The idea to offer free parking was suggested at a full council meeting in January 2020 by Conservative councillor Catherine Saumarez, who said carers “resign themselves to getting parking tickets”.

She told councillors: “Walthamstow Employment and Nursing Agency was forced to spend more than £4,500 last year on parking permits. We are basically clawing back some of our providers’ very slim profits.

“That’s not including the cost of fines when a visit took longer than an hour, which it often does. The impact of a £65 parking ticket on a minimum wage worker is profound and all our providers said the inability for carers to park affects their ability to recruit.”

At the time, Cllr Loakes responded that “there is not another borough that can match the offer we give” to carers, adding: “If we are serious about the climate emergency, then we have to change the way that we do things.”

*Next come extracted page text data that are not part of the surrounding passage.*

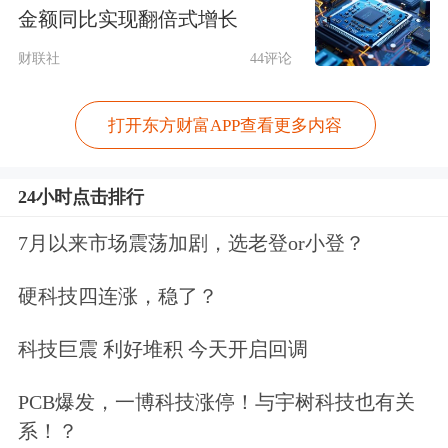
金额同比实现翻倍式增长
强，也就很难了。
财联社
44评论
相比之下，今天金融股是萎靡不振，基
本上没有发挥作用。原因在于现在市场
打开东方财富APP查看更多内容
交易的性质还是存量资金博弈的过程。
24小时点击排行
成交量很难有效放大，没有新的增量资
7月以来市场震荡加剧，选老登or小登？
金入场，就构成了场内资金存量的博
弈。存量博弈有什么特点？就是轮动！
硬科技四连涨，稳了？
因为能量不足以支持两个市场所有的板
科技巨震 利好堆积 今天开启回调
块同时走强。所以最近一段时间主力集
PCB爆发，一博科技涨停！与宇树科技也有关
中在整车市场上，就会阶段性的把整车
系！？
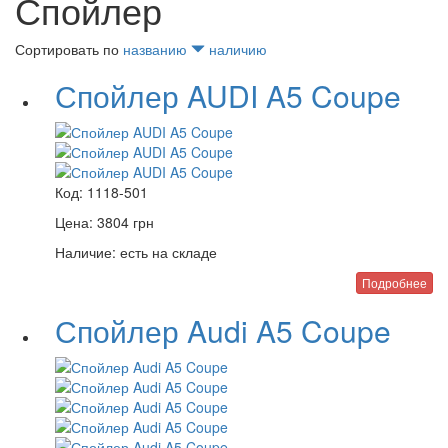
Спойлер
Сортировать по
названию
наличию
Спойлер AUDI A5 Coupe
Код:
1118-501
Цена:
3804
грн
Наличие:
есть на складе
Подробнее
Спойлер Audi A5 Coupe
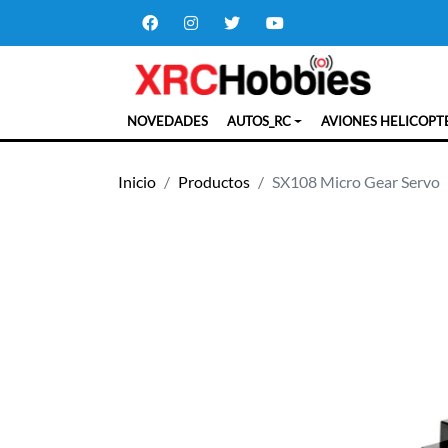
NOVEDADES
AUTOS_RC
AVIONES HELICOPT
Inicio
Productos
SX108 Micro Gear Servo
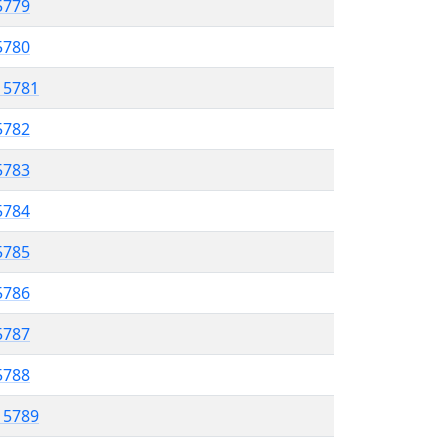
5779
 5780
l 5781
5782
 5783
5784
5785
 5786
5787
5788
l 5789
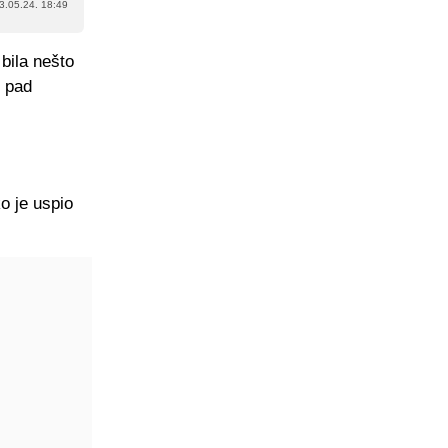
3.05.24. 18:49
bila nešto
z pad
o je uspio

He said the borough should aspire to the “benchmark” of Denmark and Holland, where carers use low-emission vehicles, carsharing and bicycles to reach clients, a suggestion one carer dismissed as “impossible”.

Speaking anonymously after the meeting, the 39-year-old Walthamstow Employment and Nursing Agency carer said: “I would want him to come with me and do a shift on a bicycle. Sometimes I work the whole area – Woodford, Walthamstow and Chingford – with only 15-20 minutes between shifts.

“We have the opportunity to buy a whole-year ticket but it’s about £320. It would be much much better [to have the specific permit], then I could fully concentrate on the client and not be looking outside to see if anyone is coming.”

Responding to the new campaign, Cllr Loakes told the Echo the council provided more than 2,500 free permits during the pandemic, adding: “We know how important their hard work was supporting the community throughout Covid-19, and we join residents in expressing our gratitude.

“Companies should be factoring in costs for staff parking when bidding for care contracts rather than passing them on to their employees, as they will have been aware of the situation when presenting their tenders.

“We will carefully consider and respond to the points that have been raised with us recently by care staff. However, from our benchmarking we know that the range of permit options for carers in Waltham Forest far exceeds that of most other London boroughs, making us already one of the most generous.”